Typical current noise power spectral density in the absence (solid squares; 3.87 μA/cm² I_Na) and presence (open squares; 1.67 μA/cm² I_Na) of aprotinin are shown at 10 μM CDPC (A) and 30 μM CDPC (B). Corner frequencies were 47.6 and 50.2 Hz (A) (at 10 μM CDPC) in and 72.4 and 72.7 Hz (B) (at 30 μM CDPC) in the absence and presence of aprotinin, respectively. The solid lines represents the fit of the data to the sum of Lorentzian plus low frequency “1/f” noise.

Figure 5.

Summary of the changes in the single channel parameters with aprotinin addition and reversal. (A) Summary of reduction in I_Na by aprotinin in the pulse protocol experiments.

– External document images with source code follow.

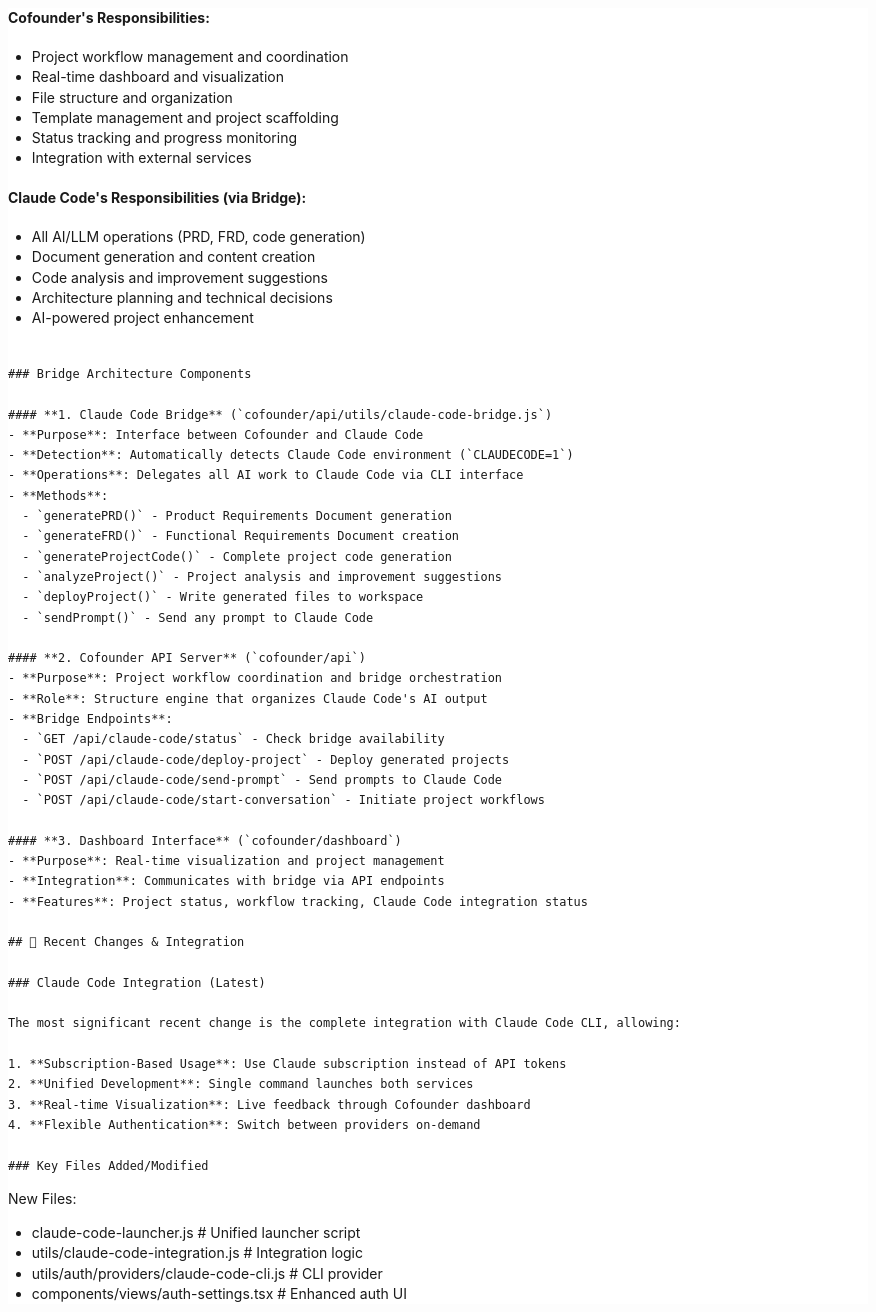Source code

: #### **Cofounder's Responsibilities:**
- Project workflow management and coordination
- Real-time dashboard and visualization  
- File structure and organization
- Template management and project scaffolding
- Status tracking and progress monitoring
- Integration with external services

#### **Claude Code's Responsibilities (via Bridge):**  
- All AI/LLM operations (PRD, FRD, code generation)
- Document generation and content creation
- Code analysis and improvement suggestions
- Architecture planning and technical decisions
- AI-powered project enhancement
```

### Bridge Architecture Components

#### **1. Claude Code Bridge** (`cofounder/api/utils/claude-code-bridge.js`)
- **Purpose**: Interface between Cofounder and Claude Code
- **Detection**: Automatically detects Claude Code environment (`CLAUDECODE=1`)
- **Operations**: Delegates all AI work to Claude Code via CLI interface
- **Methods**: 
  - `generatePRD()` - Product Requirements Document generation
  - `generateFRD()` - Functional Requirements Document creation  
  - `generateProjectCode()` - Complete project code generation
  - `analyzeProject()` - Project analysis and improvement suggestions
  - `deployProject()` - Write generated files to workspace
  - `sendPrompt()` - Send any prompt to Claude Code

#### **2. Cofounder API Server** (`cofounder/api`)
- **Purpose**: Project workflow coordination and bridge orchestration
- **Role**: Structure engine that organizes Claude Code's AI output
- **Bridge Endpoints**:
  - `GET /api/claude-code/status` - Check bridge availability
  - `POST /api/claude-code/deploy-project` - Deploy generated projects
  - `POST /api/claude-code/send-prompt` - Send prompts to Claude Code
  - `POST /api/claude-code/start-conversation` - Initiate project workflows

#### **3. Dashboard Interface** (`cofounder/dashboard`)
- **Purpose**: Real-time visualization and project management
- **Integration**: Communicates with bridge via API endpoints
- **Features**: Project status, workflow tracking, Claude Code integration status

## 🚀 Recent Changes & Integration

### Claude Code Integration (Latest)

The most significant recent change is the complete integration with Claude Code CLI, allowing:

1. **Subscription-Based Usage**: Use Claude subscription instead of API tokens
2. **Unified Development**: Single command launches both services
3. **Real-time Visualization**: Live feedback through Cofounder dashboard
4. **Flexible Authentication**: Switch between providers on-demand

### Key Files Added/Modified

```
New Files:
- claude-code-launcher.js         # Unified launcher script
- utils/claude-code-integration.js # Integration logic
- utils/auth/providers/claude-code-cli.js # CLI provider
- components/views/auth-settings.tsx # Enhanced auth UI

I_Na of cells continuously perfused with a ringer solution containing 10 μM CDPC was measured at 10-min intervals before addition of aprotinin (filled squares), then the cells were perfused with 10 μM aprotinin and I_Na measured at the indicated times (open squares) after which aprotinin was washed out (open triangles). At 10-min intervals, the CDPC concentration was pulsed to 30 μM and returned to 10 μM for analysis of blocker-induced fluctuations. (B) Summary of changes in i_Na following perfusion of aprotinin and washout. The increase in i_Na caused by aprotinin was significant (*, P < 0.01) and reversible. (C) Summary of changes in P_o. The changes in P_o were significant (*, P < 0.01) at 15 min after perfusing with aprotinin and returned to the pre-aprotinin control values following washout of aprotinin. (D) Summary of changes in N_o following aprotinin perfusion showed a significant decrease in N_o (*, P < 0.01) that was completely reversed upon removal of aprotinin. Values are reported as mean ± SEM for n = 8.

Figure 6.

N_T calculated from the P_o and K_d decreased by ∼80% following 35 min of inhibition by aprotinin (open squares) compared with control conditions (solid squares). Inhibition of N_T was reversed following washout of aprotinin (open triangles) and returned to control values within 30 min of washout.

Figure 7.

Relationship of single channel parameters to I_Na. Individual values of (A) i_Na, (B) P_o, and (C) N_o under control conditions (filled squares) and during aprotinin treatment (open squares) plotted against I_Na. The data points from the wash conditions have been omitted for clarity. The lines are linear regressions to the control period data (solid line) and aprotinin period data (dotted line). The regressions for all three periods are summarized in Table I.

Figure 8.

The effect of aprotinin and aldosterone on the relative abundance of ENaC subunits in the apical membrane of A6 cells. (A) A6 cells grown on permeable supports were treated either with PBS or 10 μM aprotinin for 1 h or 100 nM aldosterone for 6 h. Apical proteins were biotinylated and recovered with streptavidin–agarose beads. The recovered proteins were analyzed with antibodies against α, β, and γ Xenopus ENaC subunits. Representative Western blots are shown with the arrows indicating the migration of molecular mass standards. (B) Mean of relative changes in apical membrane abundance measured by scanning densitometry and normalized to the control density. The bars represent three independent experiments with error bars corresponding to ±SEM.